Consumer education also is an effective deterrent to Internet theft and fraud. Many financial institutions disseminate brochures offering tips about avoiding scams and suggesting steps customers should take if they believe they have become victims. Consumers also are urged to use regularly updated antivirus software, firewalls, anti-spyware, and other tools to avoid having their personal information compromised.
2 The common phishing scenario is sending a fake e-mail (e-mail spoofing) purporting to come from a legitimate source and requesting information (such as a bank account number and password) or directing the victim to a fake Internet site where this information can be captured.
3 Federal Deposit Insurance Corporation, Putting an End to Account-Hijacking Identity Theft (December 14, 2004). A supplement to the study was released in June 2005. For purposes of this article, the results of the study and the supplement will be discussed as the results of the "study."
5 The process of identifying an individual traditionally based on a username and password. In security systems, authentication is distinct from authorization, the process of giving individuals access to system objects based on their identity. Authentication merely ensures the individual is who he or she claims to be, but says nothing about the individual's access rights.

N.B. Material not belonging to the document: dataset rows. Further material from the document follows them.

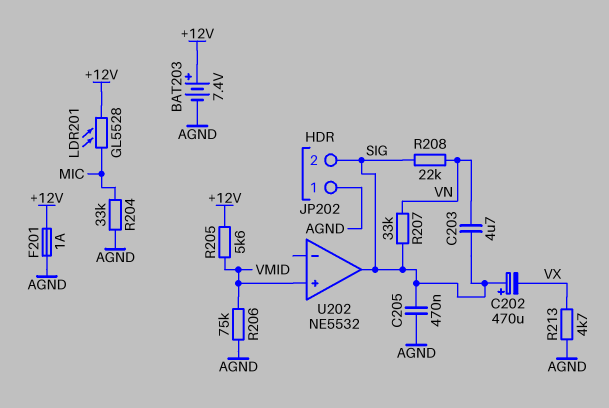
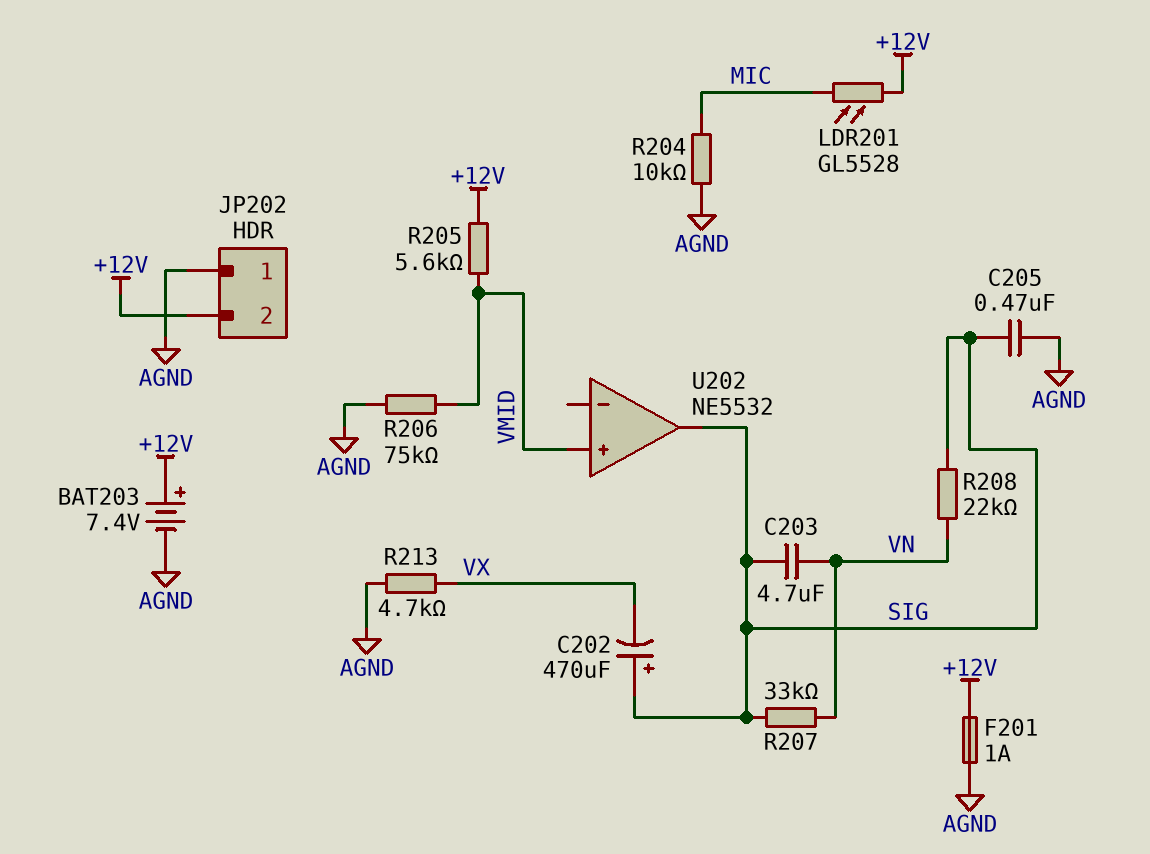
JP202 pin 2: SIG -> +12V
R204: 33k (AGND, MIC) -> 10k (AGND, MIC)

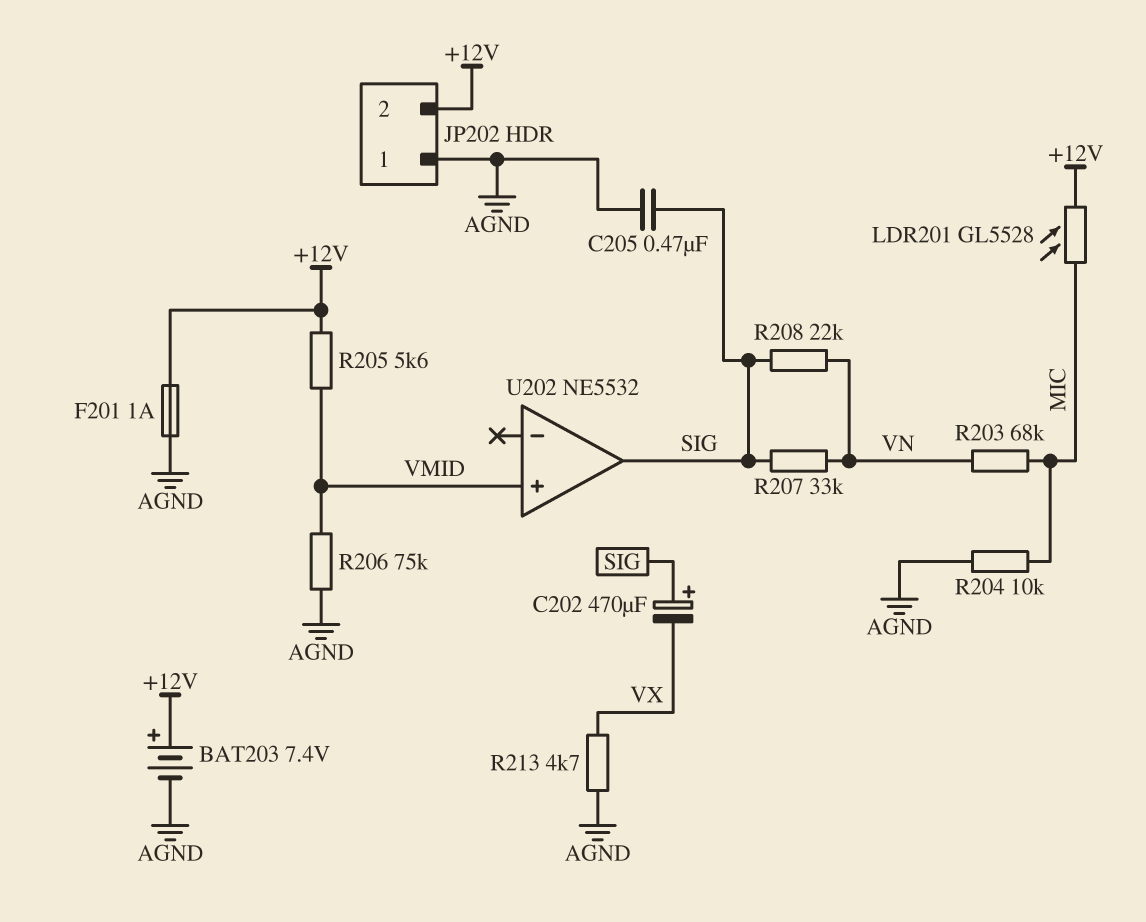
C203: 4.7uF (SIG, VN) -> none
R203: none -> 68k (MIC, VN)

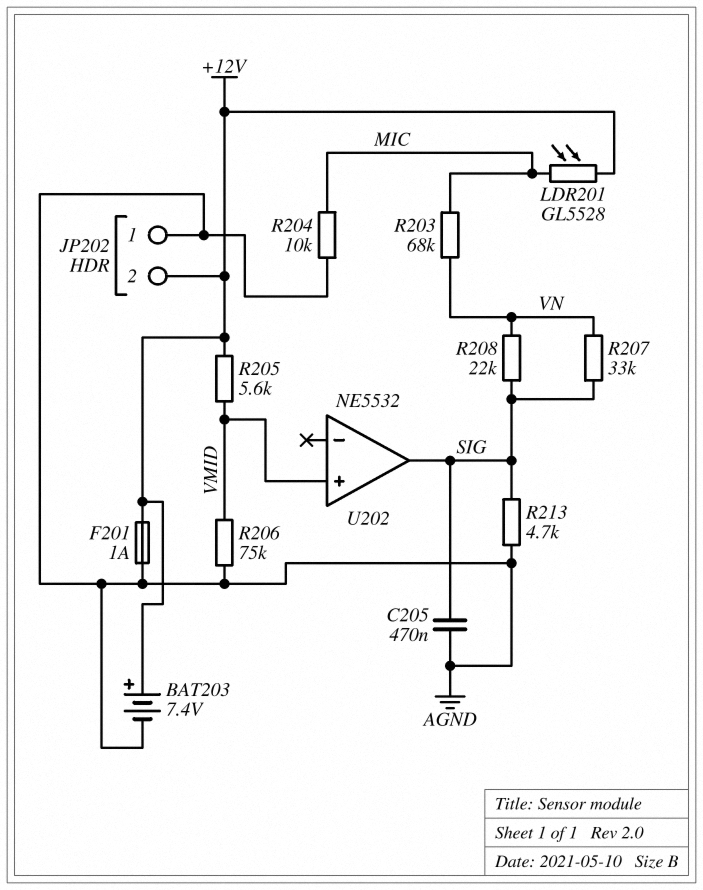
C202: 470uF (plus SIG, minus VX) -> none
R213: 4.7k (AGND, VX) -> 4.7k (AGND, SIG)

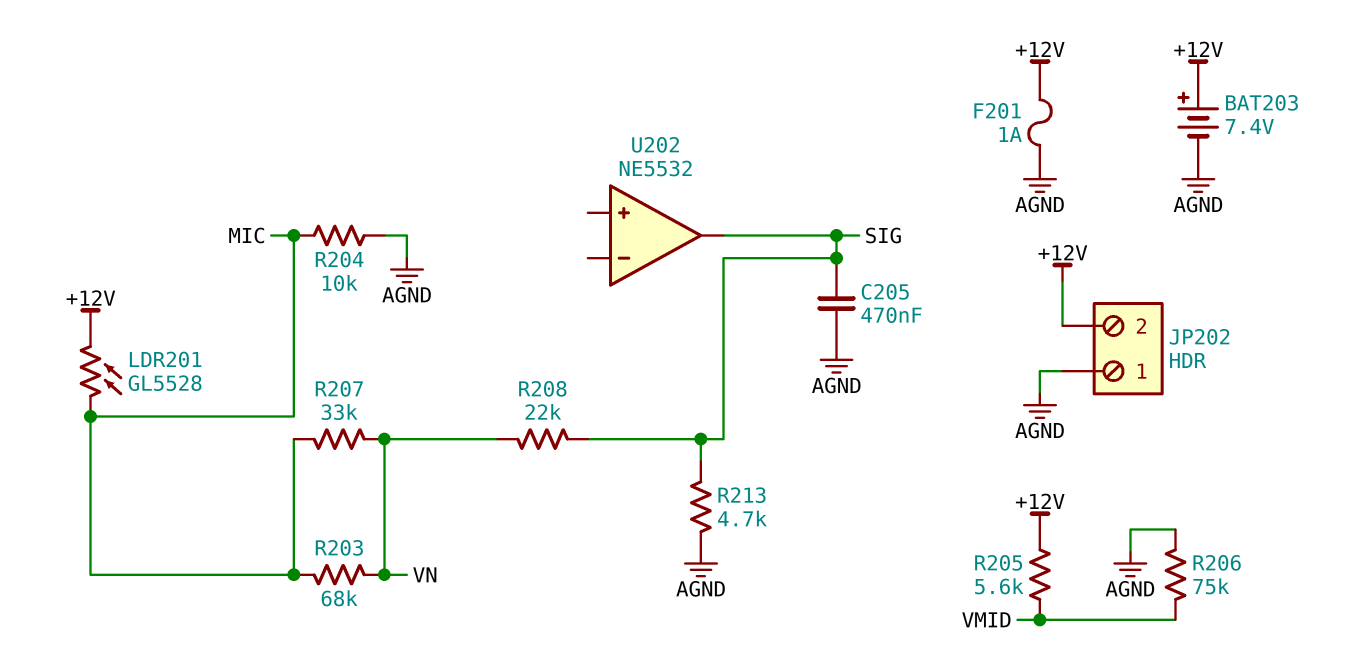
R207: 33k (SIG, VN) -> 33k (MIC, VN)
U202 pin in+: VMID -> none

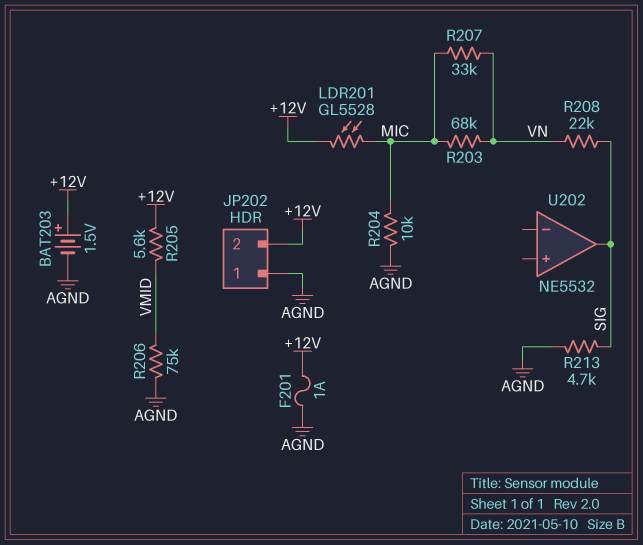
BAT203: 7.4V (plus +12V, minus AGND) -> 1.5V (plus +12V, minus AGND)
C205: 470nF (AGND, SIG) -> none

6 Tokens are small portable devices attached to a key ring carried by bank customers. One-time-password (OTP) tokens contain a small screen displaying several numbers. The token generates a random number every minute or so, which the customer enters into the online banking application. The financial institution receives the entered number and compares it with its records. A correctly entered number authenticates the customer and allows access. USB (universal serial bus) tokens, which can be plugged into the USB port of a bank customer's computer, contain unique identifying information that authenticates the customer.
7 The Council is a formal interagency body empowered to prescribe uniform principles, standards, and report forms for the Federal examination of financial institutions by the Board of Governors of the Federal Reserve System (FRB), the FDIC, the National Credit Union Administration (NCUA), the Office of the Comptroller of the Currency (OCC), and the Office of Thrift Supervision (OTS) and to make recommendations to promote uniformity in the supervision of financial institutions.
8 See FIL-103-2005 : Financial Institution Letter "Authentication in an Internet Banking Environment" (October 12, 2005).
9 Layered security refers to the layers of risk, from low to high, as well as the layers of authentication implemented, from weak to strong. Layers of authentication processes are matched with corresponding layers of risk.
10 See "Industry Initiatives" at the end of this article for examples of industry initiatives targeted at deterring Internet theft and fraud, including the implementation of multifactor authentication procedures.